4 entry daha
  • kahvehaneler, kadinlardan kurtulmak icin
    erkeklerin sigindiklari mütevazi mekanlardir.
    bu mekanlarda ne "terligini giy, haliyi kirletme" ne de
    "yeni koltuk takimini ne zaman alacagiz" diye insanin
    basinin etini yiyen, sürekli komut veren birileri vardir.

    erkek, o mekana ilk adimini attiginda bilir ki,
    dirdirdan uzaktir, hemcinsleriyle beraberdir.
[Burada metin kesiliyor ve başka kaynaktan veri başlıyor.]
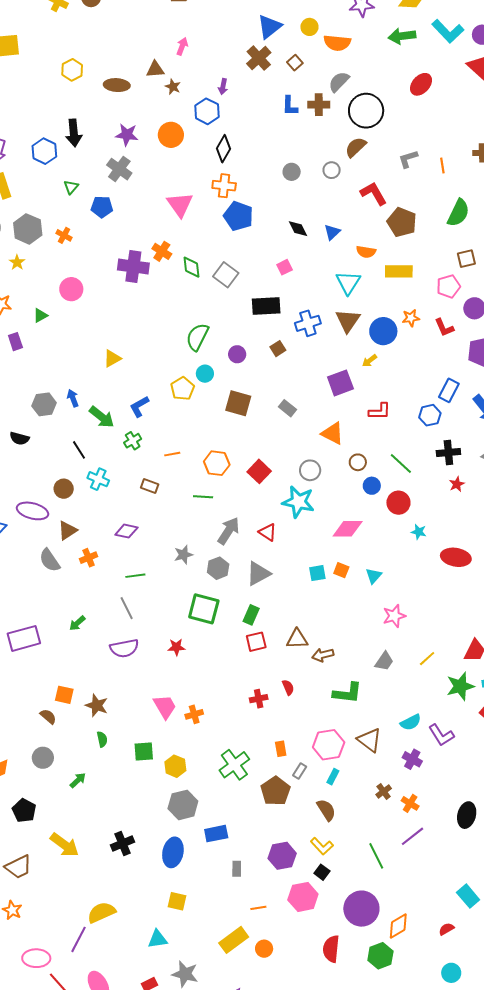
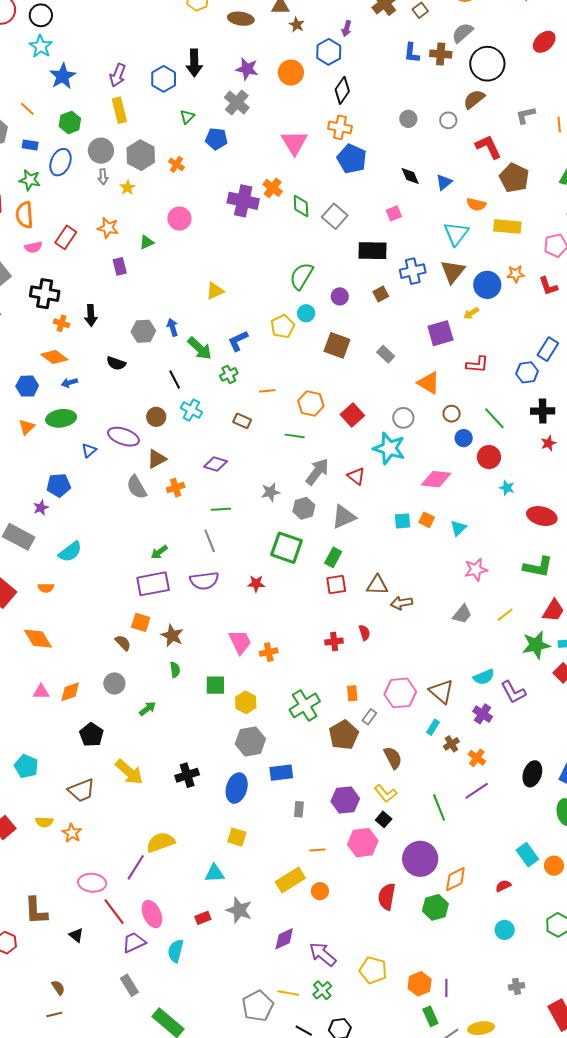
purple rectangle: (24, 638) -> (153, 584), moved
green L-shape: (347, 693) -> (538, 567), moved
cyan rectangle: (333, 777) -> (433, 727), moved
    sonsuz özgürlük degilse de, göreceli bir özgürlük
    havasini teneffüs etmenin hazzini duyar, yasar. o,
    aksam eve gittiginde halkali köle misali zulmün
    pencesine düseceginin, estirilen terör karsisinda
    bicare kalacaginin bilincindedir.

    kahvehanede, tv sürekli aciktir. ses acma, kisma
    sorunu yasanmaz, cünkü tv'nin sesi o denli yüksektir ki
    az isitme özürlüler bile kulaktaki isitme cihazina gereksinme duymazlar.
    yalnizlik, evlilikte oldugu gibi "innere migration" (ic sürgün)
    durumlari yasanmaz bu mekanda. herkes herkesi tanir. herkesin
    herkese söylebilecegi iki cift lafi vardir.
    (bir zamanlar baska bir yerde yazmistim, konuya uygun oldugu icin buraya aldim).